THE DATA ::
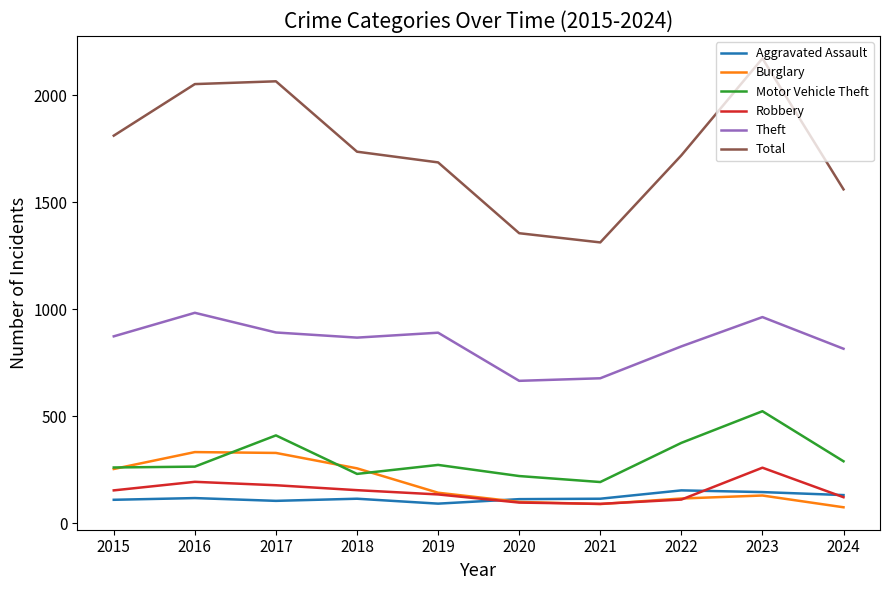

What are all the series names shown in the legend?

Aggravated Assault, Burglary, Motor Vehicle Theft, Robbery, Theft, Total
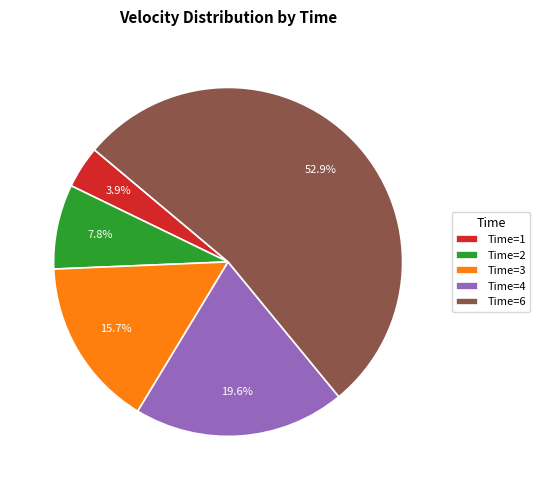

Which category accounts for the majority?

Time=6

...

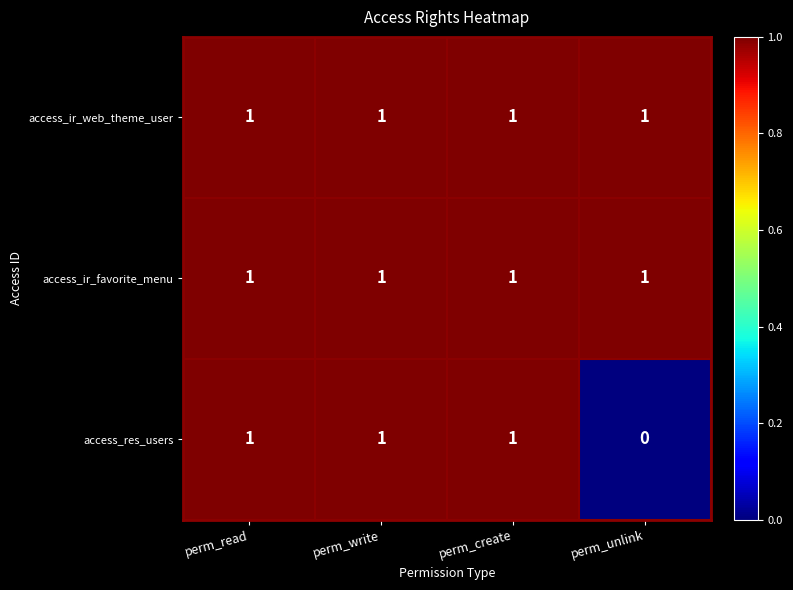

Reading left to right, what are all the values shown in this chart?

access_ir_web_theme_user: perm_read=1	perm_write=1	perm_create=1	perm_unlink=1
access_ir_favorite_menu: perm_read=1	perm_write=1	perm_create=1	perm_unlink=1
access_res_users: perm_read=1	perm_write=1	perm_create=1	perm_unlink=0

AIM OF THE EXERCISE ::
Duplicate everything from the line containing "What are all the series" down to the line containing "Which category accounts for the majority?", both included, and leave the pictures out of your answer.

FINISHED EXERCISE ::
What are all the series names shown in the legend?

Aggravated Assault, Burglary, Motor Vehicle Theft, Robbery, Theft, Total

Which category accounts for the majority?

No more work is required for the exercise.